[Basics] Part 7. Deployment isn't the finish line: validation, governance, and monitoring
In finance, a model isn't finished when you finish building it. Someone other than the builder validates it independently, you switch it on carefully in shadow mode, and after deployment you keep watching — and retrain it once it ages. Here are validation, governance, and monitoring for credit models, in the language of practice.
Up through Part 6, we’ve talked about building a good model and then designing policy with it. In finance, though, this is where the real work begins.
In Part 0 I mentioned in passing that “a model starts aging the moment it ships,” and that “there’s a reason things are slow.” This piece is where I unpack that reason. In other fields, deploying a model feels like crossing the finish line; in credit, deployment is closer to the starting line. If building it took a few weeks, validating, overseeing, and watching over it afterward takes months — sometimes years.
Here’s what this piece covers: having someone else validate the model independently before deployment, deploying itself carefully, and — after deployment — keeping watch and retraining it once it ages. And, wrapping all of it, documentation and governance.
The builder shouldn’t be the validator
First, a concept: model risk. It’s the umbrella term for the losses, reputational damage, and regulatory exposure that arise when a model is wrong or misused. A single model flows all the way through to provisioning and capital (Part 0), so when it’s wrong, the whole firm wobbles. That’s why finance treats a model as an asset that carries risk, and the framework for managing it is called model risk management (MRM).
There’s one principle of MRM worth remembering: the person who builds the model and the person who validates it must be different people. This is usually called the three lines of defense. The first line is the team that develops and runs the model; the second is validation and risk management, independent of the first; the third is internal audit. “I validated my own model and it came out great” may fly in other fields, but not in finance. The builder has a hard time seeing the weaknesses of their own model. So validation is always done by a different set of eyes.
What validation looks at
When an independent validator receives a model, they look at roughly five things.
First, conceptual soundness. Do the methodology, the assumptions, and the variables make sense in the first place? Even if performance looks good, a relationship that defies common sense — “higher income means higher default risk” — is a coincidence in the data, not a signal you can trust.
Second, quantitative validation. Confirm discrimination, calibration, and stability in numbers — the three axes from Part 5. Is the AUC good but the PD wrong? Does it stay stable as time passes?
Third, sensitivity and stress testing. Does the score stay put when you nudge the inputs a little, and how does the model behave under a bad scenario like a recession? A model that only fits well in good times collapses exactly when you need it.
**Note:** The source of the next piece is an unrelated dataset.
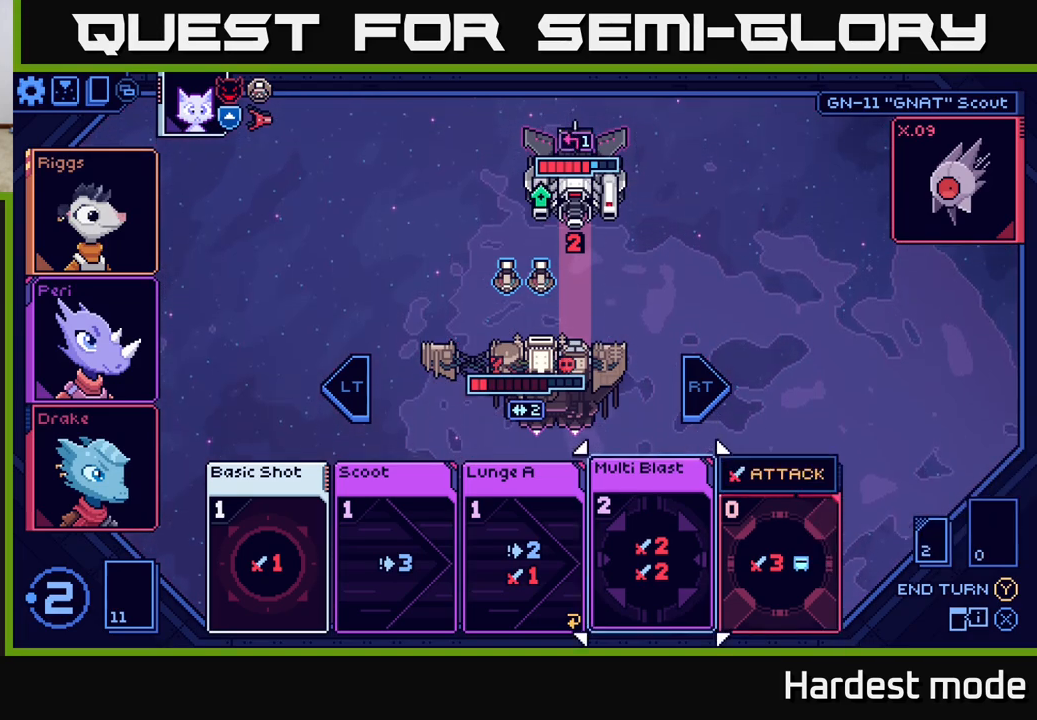
{"buttons": [], "left_stick": "center", "right_stick": "center", "events": []}
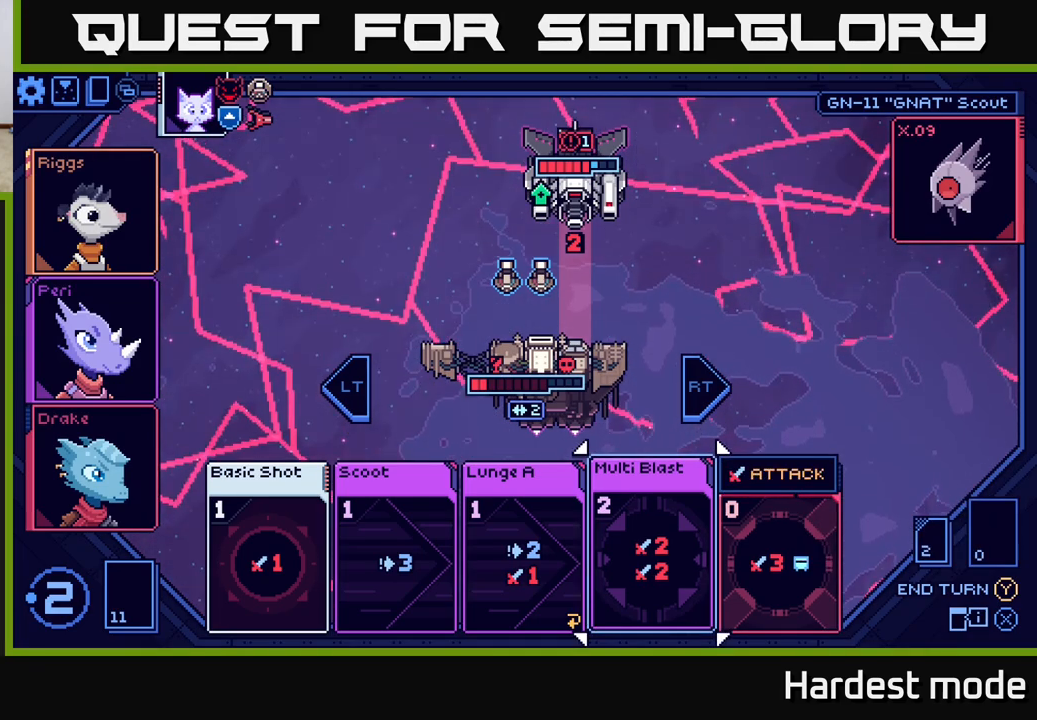
{"buttons": [], "left_stick": "left", "right_stick": "center", "events": [[233, "left_stick", "right"], [433, "left_stick", "center"], [483, "left_stick", "left"]]}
Fourth, benchmarking. Does this complicated model actually improve on a simpler one, or on the model already in place? If it’s complex and doesn’t improve much, that complexity is just risk.
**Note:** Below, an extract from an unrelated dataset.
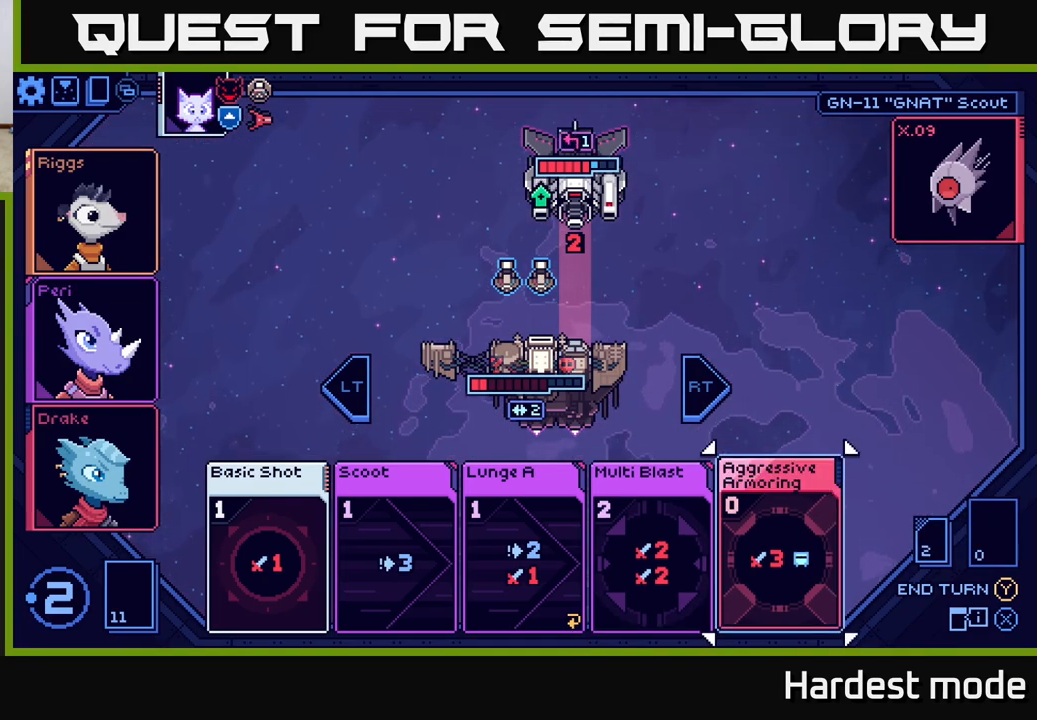
{"buttons": [], "left_stick": "center", "right_stick": "center", "events": [[150, "left_stick", "center"]]}
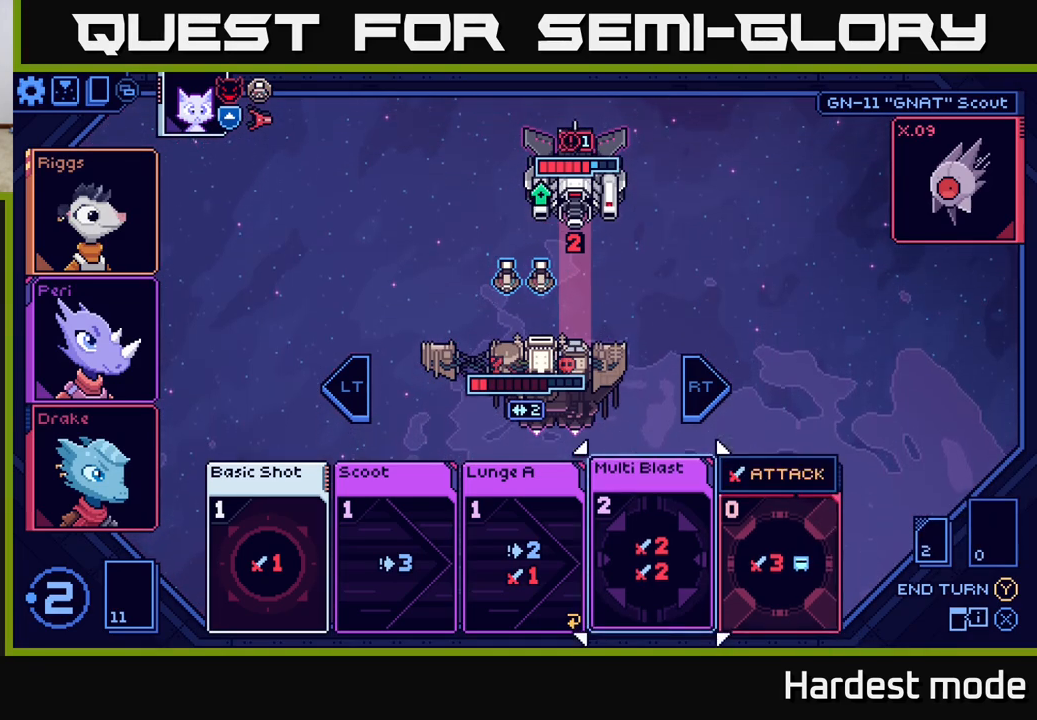
{"buttons": [], "left_stick": "center", "right_stick": "center", "events": []}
Fifth, reproducibility. Run it again on the same code and data — do you get the same result? A model you can’t reproduce can’t be validated or audited.
You don’t switch it on all at once: shadow mode
Passing validation doesn’t earn a model an immediate spot in production, either. The standard safeguard when introducing a new credit model is shadow mode.
Shadow mode means running the new model alongside the live one, computing its scores without letting them drive any real decision. You approve and reject with the existing method, while recording — for months — what the new model would have decided. Only after you’ve confirmed the new model runs stably and doesn’t diverge wildly from the existing results do you actually switch over.
In a similar spirit, you might compare a champion and a challenger in parallel, or do a gradual rollout that turns the model on for a subset of customers first. Either way, there’s one thing in common: a rollback plan laid down in advance so you can undo it the instant something goes wrong. The principle isn’t “switch on the high-performing model fast” — it’s “switch on safely, even if it’s wrong.”
Models age: monitoring and retraining
After deployment it isn’t over — the longest stretch is only just beginning. It’s the aging I mentioned in Part 0. While a model trained on 2024 data scores 2026 customers, the economy, rates, and customer behavior all change. The distribution shifts, and the model slowly ages.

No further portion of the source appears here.